▶ [Requirement A] Reproduce the records word for word, starting at their first line and stopping after the line that contains "In order to". Leave the pictures out of your answer.

Segment Start: Document excerpt

I have been involved in elections in India from the third general election for the Lok Sabha held in 1962 as a young magistrate and then in 1967 as a Collector. Then there was a gap. Since 1984, I have directly participated as a candidate in elections for both the state assembly and the Lok Sabha. And all the elections I have conducted and contested have been in Bihar and later Jharkhand - states known for electoral malpractices and violence. Let me confess that I have never seen an election in all my life like one taking place now in West Bengal.
Mamata Banerjee of the Trinamool Congress (TMC) has been in power in Bengal for ten years. It is natural for her to defend her turf and convince people to give her a third term. The Left and the Congress have over the years ceded ground to the BJP, which has now emerged as the main challenger to the TMC. They had won only three seats in the last election but during the intervening period of five years, they have used (or misused) their vast resources in terms of money and muscle power to position themselves as the real opposition in Bengal. And as always, it has converted these democratic elections into a war. The responsibility for conducting elections in India is cast upon the Election Commission of India which is supposed to be an impartial body. No free, fair and impartial election is possible if this quality of the Commission is compromised. Unfortunately, like all other constitutional bodies today, the Commission too has lost its elan and is not the body it was envisaged to be by the Constitution. Its impartiality has been seriously under question for sometime now and after the mindless action of a 24-hour ban against the Chief Minister of West Bengal, it seems to have lost whatever credibility it had.

Segment End: Document excerpt

▶ [Requirement B] Decide whether each statement agrees with the piece on the West Bengal election. Answer yes or no and quote the deciding words. (i) The writer was involved in the 1967 election as a young magistrate. (ii) Mamata Banerjee has held power in Bengal for ten years. (iii) The Election Commission imposed a 48-hour ban on the Chief Minister of West Bengal.

Segment Start: Information provided

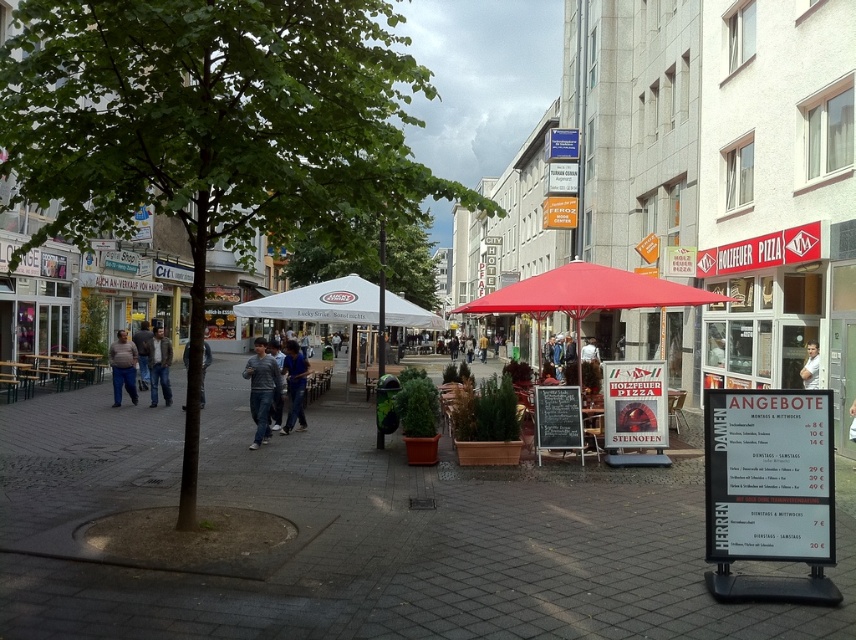
You are standing at the center of the street and want to walk towards the two points marked in the image. Which point, point (x=800, y=628) or point (x=551, y=296), will you reach first?

Point (x=800, y=628) is closer to the viewer than point (x=551, y=296), so you will reach point (x=800, y=628) first.

You are a delivery person holding a package that needs to be placed exactly between the dark gray sweater at center and the denim jeans at center. The package is 3.5 feet long. Can you fit it between them without overlapping either item?

The distance between the dark gray sweater at center and denim jeans at center is 7.03 feet. Since the package is 3.5 feet long, which is less than half of the total distance between them, there is enough space to place it in the middle without overlapping either item.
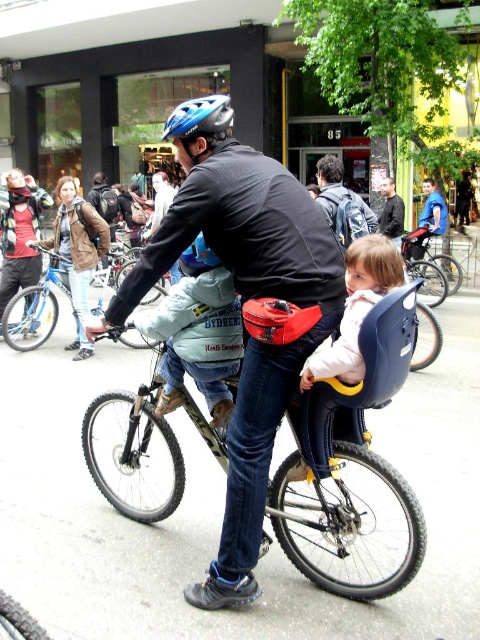
Does metallic silver bicycle at center have a lesser height compared to blue fabric shirt at upper center?

Yes.

Can you confirm if metallic silver bicycle at center is positioned to the right of blue fabric shirt at upper center?

In fact, metallic silver bicycle at center is to the left of blue fabric shirt at upper center.

In order to click on metallic silver bicycle at center in this screenshot , I will do `click(428, 268)`.

Locate an element on the screen. This screenshot has height=640, width=480. metallic silver bicycle at center is located at coordinates (428, 268).

Who is higher up, denim jacket at center or blue matte bicycle helmet at upper center?

blue matte bicycle helmet at upper center is higher up.

Who is taller, denim jacket at center or blue matte bicycle helmet at upper center?

With more height is blue matte bicycle helmet at upper center.

The image size is (480, 640). What are the coordinates of `denim jacket at center` in the screenshot? It's located at (342, 202).

This screenshot has height=640, width=480. I want to click on denim jacket at center, so click(342, 202).

Can you confirm if light pink fabric jacket at center is positioned above blue matte bicycle helmet at upper center?

Incorrect, light pink fabric jacket at center is not positioned above blue matte bicycle helmet at upper center.

In the scene shown: Can you confirm if light pink fabric jacket at center is positioned to the right of blue matte bicycle helmet at upper center?

Indeed, light pink fabric jacket at center is positioned on the right side of blue matte bicycle helmet at upper center.

I want to click on light pink fabric jacket at center, so click(x=356, y=308).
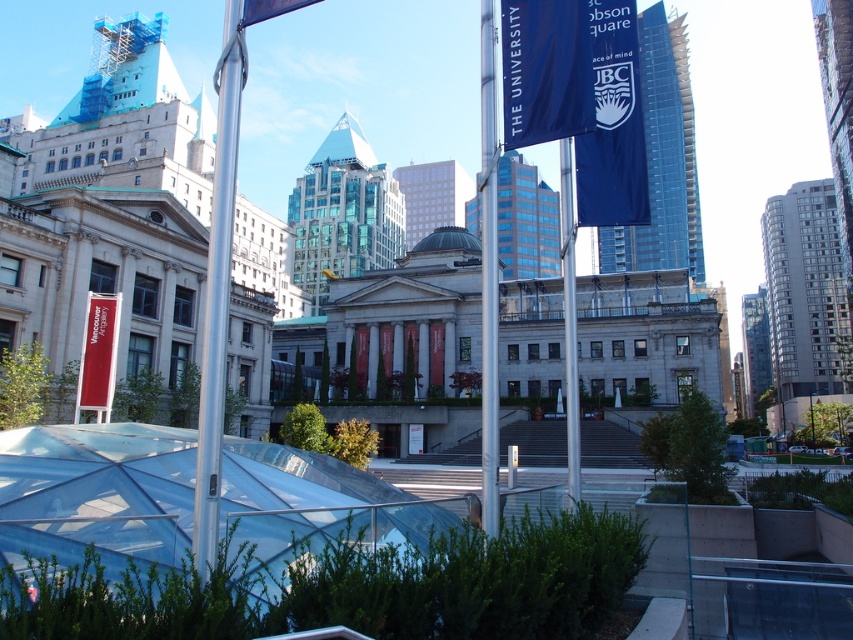
Is point (212, 198) closer to viewer compared to point (523, 29)?

No, (212, 198) is behind (523, 29).

Does polished silver pole at center have a larger size compared to blue fabric flag at upper center?

Yes.

Does point (213, 390) lie in front of point (511, 64)?

That is True.

Find the location of a particular element. polished silver pole at center is located at coordinates (218, 289).

Between blue fabric flag at upper center and metallic silver pole at center, which one has less height?

blue fabric flag at upper center

Between blue fabric flag at upper center and metallic silver pole at center, which one is positioned higher?

blue fabric flag at upper center is higher up.

This screenshot has width=853, height=640. Identify the location of blue fabric flag at upper center. (544, 70).

Find the location of a particular element. blue fabric flag at upper center is located at coordinates (544, 70).

Is polished silver pole at center to the left of blue fabric banner at upper center from the viewer's perspective?

Indeed, polished silver pole at center is positioned on the left side of blue fabric banner at upper center.

Measure the distance between point (225,209) and camera.

Point (225,209) is 21.30 meters from camera.

The width and height of the screenshot is (853, 640). Find the location of `polished silver pole at center`. polished silver pole at center is located at coordinates (218, 289).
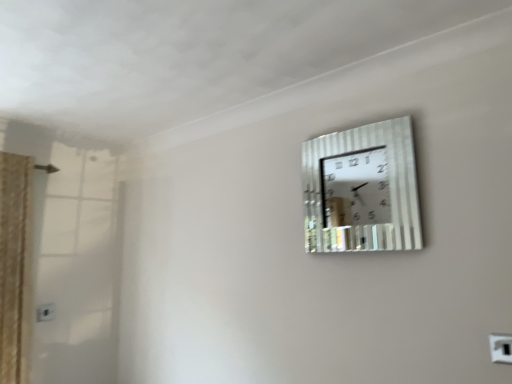
Question: In terms of width, does white plastic electric outlet at upper right, which is the first electric outlet in front-to-back order, look wider or thinner when compared to white plastic electric outlet at lower left, which ranks as the 2th electric outlet in top-to-bottom order?

Choices:
 (A) wide
 (B) thin

Answer: (A)

Question: From a real-world perspective, is white plastic electric outlet at upper right, which is the first electric outlet in front-to-back order, above or below white plastic electric outlet at lower left, the first electric outlet when ordered from back to front?

Choices:
 (A) above
 (B) below

Answer: (B)

Question: Which is nearer to the metallic silver wall clock at upper right?

Choices:
 (A) white plastic electric outlet at lower left, the 2th electric outlet viewed from the front
 (B) white plastic electric outlet at upper right, which appears as the 2th electric outlet when viewed from the left

Answer: (B)

Question: Which of these objects is positioned closest to the white plastic electric outlet at lower left, the first electric outlet when ordered from back to front?

Choices:
 (A) white plastic electric outlet at upper right, marked as the 2th electric outlet in a bottom-to-top arrangement
 (B) metallic silver wall clock at upper right

Answer: (B)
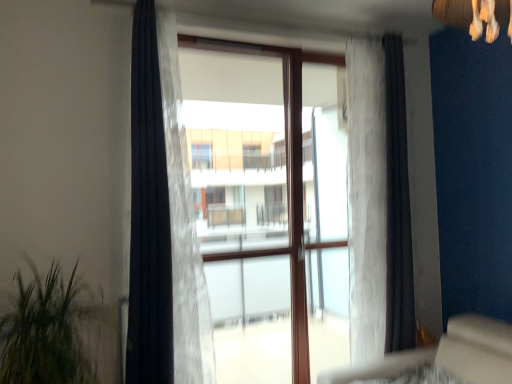
Question: Is white sheer curtain at center, the third curtain positioned from the left, positioned beyond the bounds of transparent glass door at center?

Choices:
 (A) yes
 (B) no

Answer: (A)

Question: Is white sheer curtain at center, the third curtain positioned from the left, far from transparent glass door at center?

Choices:
 (A) yes
 (B) no

Answer: (B)

Question: Does white sheer curtain at center, the third curtain positioned from the left, touch transparent glass door at center?

Choices:
 (A) yes
 (B) no

Answer: (B)

Question: Is white sheer curtain at center, the second curtain in the right-to-left sequence, smaller than transparent glass door at center?

Choices:
 (A) no
 (B) yes

Answer: (B)

Question: Is white sheer curtain at center, the second curtain in the right-to-left sequence, facing away from transparent glass door at center?

Choices:
 (A) yes
 (B) no

Answer: (B)

Question: Could you tell me if white sheer curtain at center, the third curtain positioned from the left, is facing transparent glass door at center?

Choices:
 (A) no
 (B) yes

Answer: (A)

Question: Does translucent fabric curtain at center, marked as the 3th curtain in a right-to-left arrangement, turn towards black fabric curtain at right, the fourth curtain viewed from the left?

Choices:
 (A) no
 (B) yes

Answer: (A)

Question: Considering the relative sizes of translucent fabric curtain at center, marked as the 3th curtain in a right-to-left arrangement, and black fabric curtain at right, the fourth curtain viewed from the left, in the image provided, is translucent fabric curtain at center, marked as the 3th curtain in a right-to-left arrangement, taller than black fabric curtain at right, the fourth curtain viewed from the left,?

Choices:
 (A) no
 (B) yes

Answer: (A)

Question: Does translucent fabric curtain at center, the second curtain when ordered from left to right, lie in front of black fabric curtain at right, the fourth curtain viewed from the left?

Choices:
 (A) yes
 (B) no

Answer: (A)

Question: From a real-world perspective, is translucent fabric curtain at center, the second curtain when ordered from left to right, physically below black fabric curtain at right, which appears as the 1th curtain when viewed from the right?

Choices:
 (A) no
 (B) yes

Answer: (A)

Question: From a real-world perspective, is translucent fabric curtain at center, the second curtain when ordered from left to right, located higher than black fabric curtain at right, which appears as the 1th curtain when viewed from the right?

Choices:
 (A) yes
 (B) no

Answer: (A)

Question: Is translucent fabric curtain at center, marked as the 3th curtain in a right-to-left arrangement, at the right side of black fabric curtain at right, which appears as the 1th curtain when viewed from the right?

Choices:
 (A) no
 (B) yes

Answer: (A)

Question: From a real-world perspective, is black sheer curtain at left, positioned as the 1th curtain in left-to-right order, positioned over black fabric curtain at right, which appears as the 1th curtain when viewed from the right, based on gravity?

Choices:
 (A) yes
 (B) no

Answer: (A)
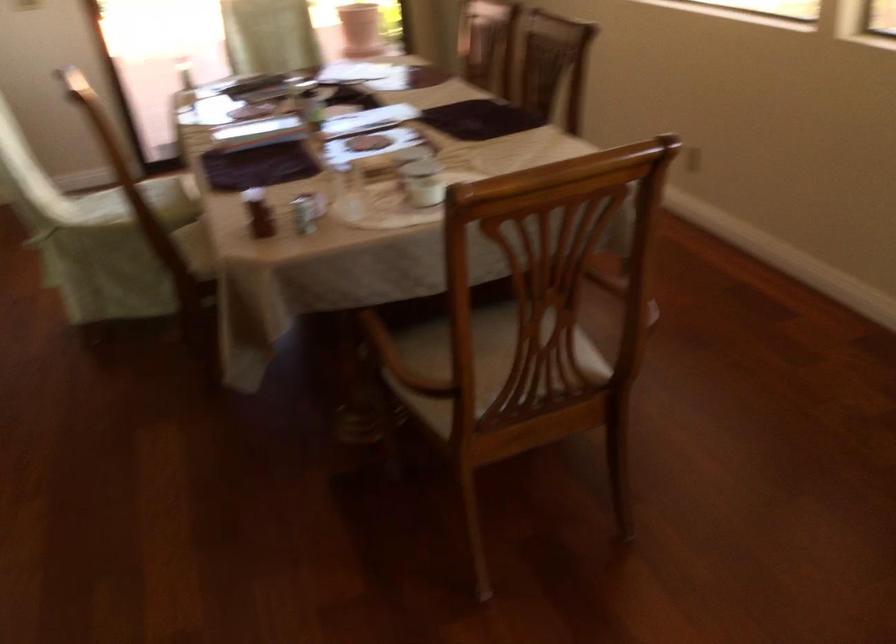
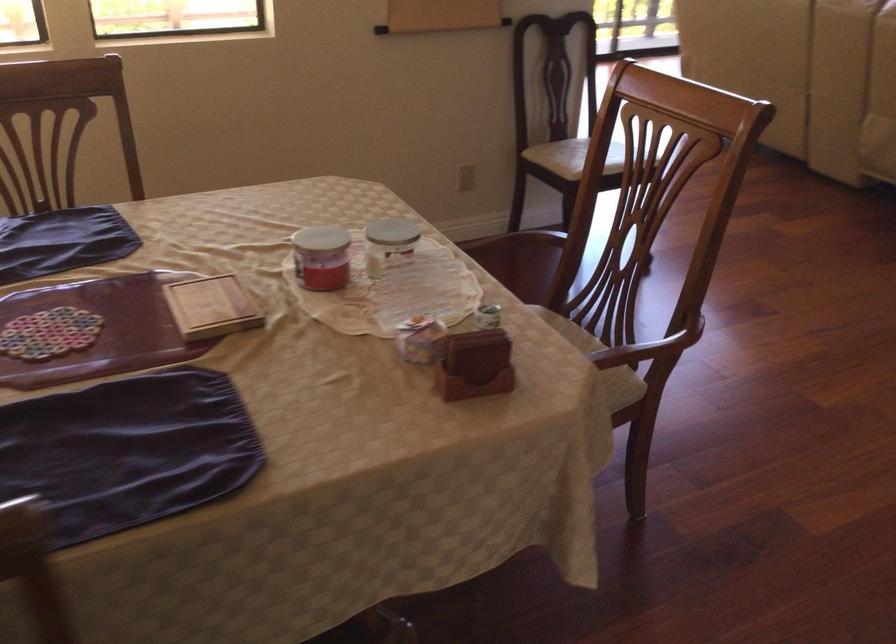
Locate, in the second image, the point that corresponds to pixel 538 375 in the first image.

(564, 322)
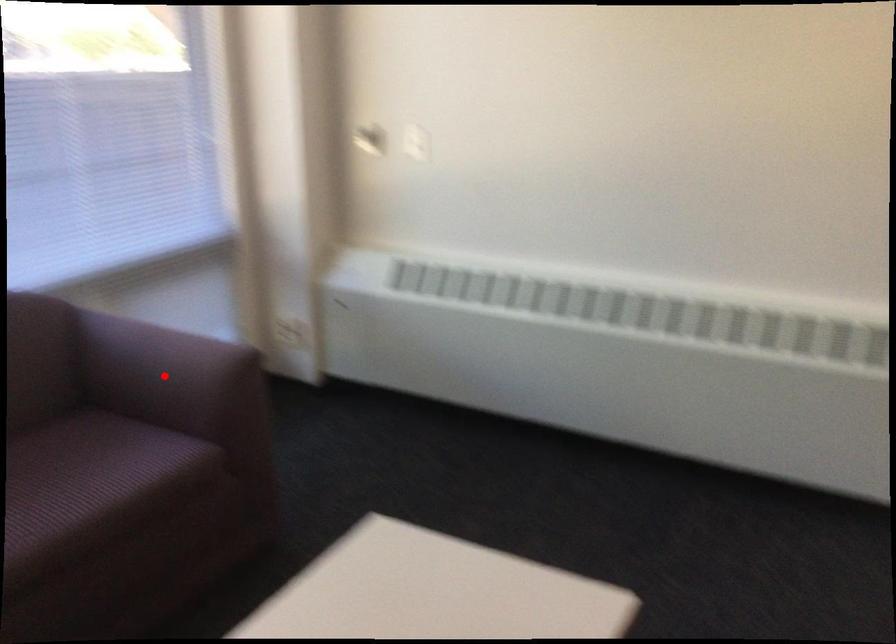
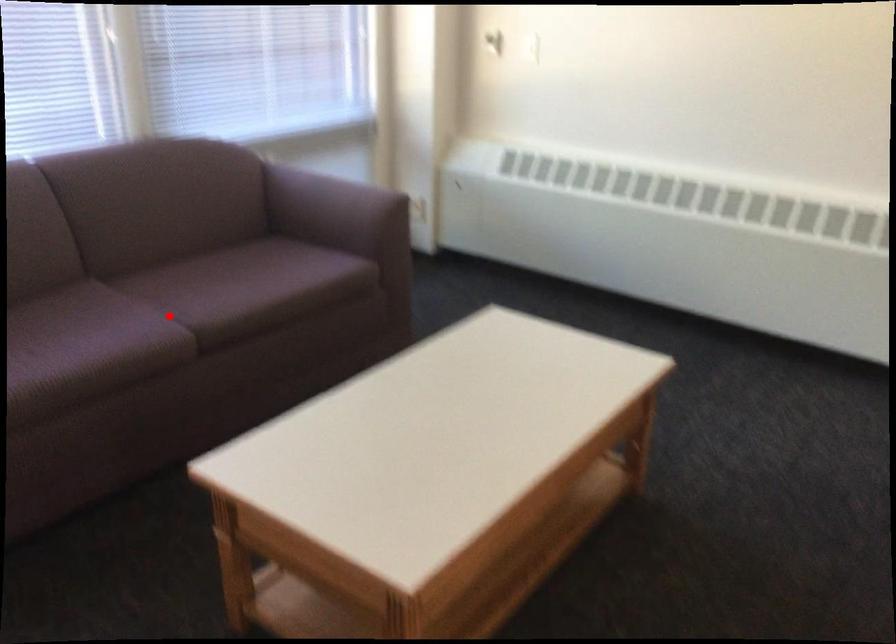
I am providing you with two images of the same scene from different viewpoints. A red point is marked on the first image and another point is marked on the second image. Is the marked point in image1 the same physical position as the marked point in image2?

No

Segment End: Information provided

▶ [Solution A]
You are standing at the center of the street and want to walk towards the two points marked in the image. Which point, point (x=800, y=628) or point (x=551, y=296), will you reach first?

Point (x=800, y=628) is closer to the viewer than point (x=551, y=296), so you will reach point (x=800, y=628) first.

You are a delivery person holding a package that needs to be placed exactly between the dark gray sweater at center and the denim jeans at center. The package is 3.5 feet long. Can you fit it between them without overlapping either item?

The distance between the dark gray sweater at center and denim jeans at center is 7.03 feet. Since the package is 3.5 feet long, which is less than half of the total distance between them, there is enough space to place it in the middle without overlapping either item.
Does metallic silver bicycle at center have a lesser height compared to blue fabric shirt at upper center?

Yes.

Can you confirm if metallic silver bicycle at center is positioned to the right of blue fabric shirt at upper center?

In fact, metallic silver bicycle at center is to the left of blue fabric shirt at upper center.

In order to click on metallic silver bicycle at center in this screenshot , I will do `click(428, 268)`.

▶ [Solution B]
(i) No: "in 1962 as a young magistrate and then in 1967 as a Collector"
(ii) Yes: "Mamata Banerjee of the Trinamool Congress (TMC) has been in power in Bengal for ten years."
(iii) No: "a 24-hour ban against the Chief Minister of West Bengal"